---- TEXT BLOCK

## Numpy, MATLAB and singular matrices

Last week I gave a live demo of the IPython notebook to a group of numerical analysts and one of the computations we attempted to do was to solve the following linear system using Numpy’s solve command.

Now, the matrix shown above is singular and so we expect that we might have problems. Before looking at how Numpy deals with this computation, lets take a look at what happens if you ask MATLAB to do it

>> A=[1 2 3;4 5 6;7 8 9]; >> b=[15;15;15]; >> x=A\b Warning: Matrix is close to singular or badly scaled. Results may be inaccurate. RCOND = 1.541976e-18. x = -39.0000 63.0000 -24.0000

MATLAB gives us a warning that the input matrix is **close** to being singular (note that it didn’t actually recognize that it **is** singular) along with an estimate of the reciprocal of the condition number. It tells us that the results may be inaccurate and we’d do well to check. So, lets check:

>> A*x ans = 15.0000 15.0000 15.0000 >> norm(A*x-b) ans = 2.8422e-14

We seem to have dodged the bullet since, despite the singular nature of our matrix, MATLAB has able to find a valid solution. MATLAB was right to have warned us though…in other cases we might not have been so lucky.

Let’s see how Numpy deals with this using the IPython notebook:

In [1]: import numpy from numpy import array from numpy.linalg import solve A=array([[1,2,3],[4,5,6],[7,8,9]]) b=array([15,15,15]) solve(A,b) Out[1]: array([-39., 63., -24.])

It gave the same result as MATLAB [See note 1], presumably because it’s using the exact same LAPACK routine, but there was no warning of the singular nature of the matrix. During my demo, it was generally felt by everyone in the room that a warning should have been given, particularly when working in an interactive setting.

If you look at the documentation for Numpy’s solve command you’ll see that it is supposed to throw an exception when the matrix is singular but it clearly didn’t do so here. The exception is sometimes thrown though:

In [4]: C=array([[1,1,1],[1,1,1],[1,1,1]]) x=solve(C,b) --------------------------------------------------------------------------- LinAlgError Traceback (most recent call last) in () 1 C=array([[1,1,1],[1,1,1],[1,1,1]]) ----> 2 x=solve(C,b) C:\Python32\lib\site-packages\numpy\linalg\linalg.py in solve(a, b) 326 results = lapack_routine(n_eq, n_rhs, a, n_eq, pivots, b, n_eq, 0) 327 if results['info'] > 0: --> 328 raise LinAlgError('Singular matrix') 329 if one_eq: 330 return wrap(b.ravel().astype(result_t)) LinAlgError: Singular matrix

It seems that Numpy is somehow checking for exact singularity but this will rarely be detected due to rounding errors. Those I’ve spoken to consider that MATLAB’s approach of estimating the condition number and warning when that is high would be better behavior since it alerts the user to the fact that the matrix is badly conditioned.

--------
---- EXTRACTED INFORMATION

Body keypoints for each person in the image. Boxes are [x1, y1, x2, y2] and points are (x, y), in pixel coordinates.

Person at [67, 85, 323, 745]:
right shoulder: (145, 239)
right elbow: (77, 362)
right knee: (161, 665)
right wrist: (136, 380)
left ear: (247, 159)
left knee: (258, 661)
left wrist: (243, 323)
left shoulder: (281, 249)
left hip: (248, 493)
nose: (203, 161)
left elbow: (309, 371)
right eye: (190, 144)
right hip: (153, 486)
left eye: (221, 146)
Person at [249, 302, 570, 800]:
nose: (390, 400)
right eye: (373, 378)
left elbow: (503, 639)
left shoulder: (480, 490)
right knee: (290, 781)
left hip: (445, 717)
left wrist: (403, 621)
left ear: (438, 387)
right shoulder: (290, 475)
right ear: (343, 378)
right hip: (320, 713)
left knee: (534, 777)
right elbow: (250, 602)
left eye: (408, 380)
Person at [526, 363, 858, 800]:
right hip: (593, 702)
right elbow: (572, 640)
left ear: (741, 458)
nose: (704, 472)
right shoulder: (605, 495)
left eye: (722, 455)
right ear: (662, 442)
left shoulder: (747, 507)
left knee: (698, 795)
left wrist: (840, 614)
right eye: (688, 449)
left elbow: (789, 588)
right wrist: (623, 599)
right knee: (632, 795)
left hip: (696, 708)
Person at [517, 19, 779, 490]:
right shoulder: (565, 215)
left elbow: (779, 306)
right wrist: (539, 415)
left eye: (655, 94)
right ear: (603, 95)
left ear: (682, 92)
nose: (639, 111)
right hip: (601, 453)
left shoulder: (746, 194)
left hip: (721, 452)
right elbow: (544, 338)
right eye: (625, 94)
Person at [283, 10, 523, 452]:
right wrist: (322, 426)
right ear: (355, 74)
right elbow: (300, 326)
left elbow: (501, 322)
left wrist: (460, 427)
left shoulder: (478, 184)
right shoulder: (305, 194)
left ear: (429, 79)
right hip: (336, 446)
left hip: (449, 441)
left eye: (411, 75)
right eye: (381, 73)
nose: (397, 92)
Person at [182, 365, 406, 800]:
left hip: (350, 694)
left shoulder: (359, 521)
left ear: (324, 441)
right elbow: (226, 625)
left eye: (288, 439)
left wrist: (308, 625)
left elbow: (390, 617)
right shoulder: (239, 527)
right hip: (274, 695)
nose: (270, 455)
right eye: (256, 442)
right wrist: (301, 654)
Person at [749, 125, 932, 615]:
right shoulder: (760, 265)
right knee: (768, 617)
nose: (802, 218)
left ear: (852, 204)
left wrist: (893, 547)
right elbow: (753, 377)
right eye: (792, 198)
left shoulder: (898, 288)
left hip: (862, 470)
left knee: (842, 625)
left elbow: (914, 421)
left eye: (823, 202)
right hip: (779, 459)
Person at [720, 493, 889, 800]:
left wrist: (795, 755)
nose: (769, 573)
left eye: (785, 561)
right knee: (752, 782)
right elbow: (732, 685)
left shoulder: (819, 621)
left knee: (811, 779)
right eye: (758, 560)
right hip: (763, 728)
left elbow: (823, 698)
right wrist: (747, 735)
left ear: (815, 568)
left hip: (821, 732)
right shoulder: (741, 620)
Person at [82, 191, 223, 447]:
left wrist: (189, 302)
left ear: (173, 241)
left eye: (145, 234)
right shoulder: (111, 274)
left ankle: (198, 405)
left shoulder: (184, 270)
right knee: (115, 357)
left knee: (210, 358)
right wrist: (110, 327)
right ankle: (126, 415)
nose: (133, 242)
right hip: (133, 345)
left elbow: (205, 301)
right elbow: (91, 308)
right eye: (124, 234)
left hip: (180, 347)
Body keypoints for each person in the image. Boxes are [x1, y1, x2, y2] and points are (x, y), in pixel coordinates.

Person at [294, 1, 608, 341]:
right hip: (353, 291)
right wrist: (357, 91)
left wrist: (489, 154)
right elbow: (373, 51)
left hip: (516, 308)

--------

Write out the passage of the post on Numpy and singular matrices word for word, starting at "It seems that" and ending at "is badly conditioned.". The items that come after the post are not needed for anything here.

It seems that Numpy is somehow checking for exact singularity but this will rarely be detected due to rounding errors. Those I’ve spoken to consider that MATLAB’s approach of estimating the condition number and warning when that is high would be better behavior since it alerts the user to the fact that the matrix is badly conditioned.